Looking at the Sony's complete lack of marketing, one might rightfully infer it forgot about Marvel Spider-Man 2 and its grand PC release on January 31. Thankfully, Nixxes and Insomniac have finally revealed the game's PC system requirements and platform-specific features such as support for ultra-wide monitors (up to 48:9), Nvidia DLSS Ray Reconstruction, DLSS 3.0, FSR 3.1 plus Frame Gen, and Intel XeSS. On the hardware front, you can get away with any PC built in the past five years.
Without ray tracing, you can get away with an 8th Gen Intel or Zen 2 CPU and a GTX 1650/RX 5500 graphics card. But, this will only get you 30 FPS at 1080p, which isn't bad, given how old the setup is. For 60 FPS, you'll need to upgrade the GPU to an RTX 3050/RX 5700. Lastly, for 1440p, a Core i5-11400/Ryzen 5 5600 is required with a GeForce RTX 3070/RX 6800. These relatively timid requirements are not surprising, given the game could run on the decade-old PlayStation 4.

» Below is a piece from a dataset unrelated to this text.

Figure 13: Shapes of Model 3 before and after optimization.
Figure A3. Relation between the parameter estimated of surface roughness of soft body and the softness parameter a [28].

Marvel's Spider-Man 2 demands much beefier hardware if you want to experience it in all ray-traced glory. For an unhindered 4K experience with everything cranked to the max, anything below a RTX 4090 plus Ryzen 7 7800X3D/Core i9-12900K and 32 GB RAM won't suffice. But, 1440p gamers can get away with a Core i7-12700K/Ryzen 9 5900X plus Radeon RX 7900 XTX/RTX 4080, for the most part.
It isn't specified if the above resolutions include AI-powered upscalers, but if the original Marvel's Spider-Man PC version is anything to go by, it should run relatively well on a wide range of hardware. Marvel's Spider-Man 2 is available in two editions: Standard and Ultimate. Like its console version, the latter gets you some in-game perks and costumes which cannot be unlocked otherwise.
Interestingly, the official Marvel Spider-Man 2 Steam page still doesn't let you purchase the game at the time of writing. This effectively means there's no way for you to get the pre-order bonus. You will, however, get in-game cosmetics if you link your PlayStation Account.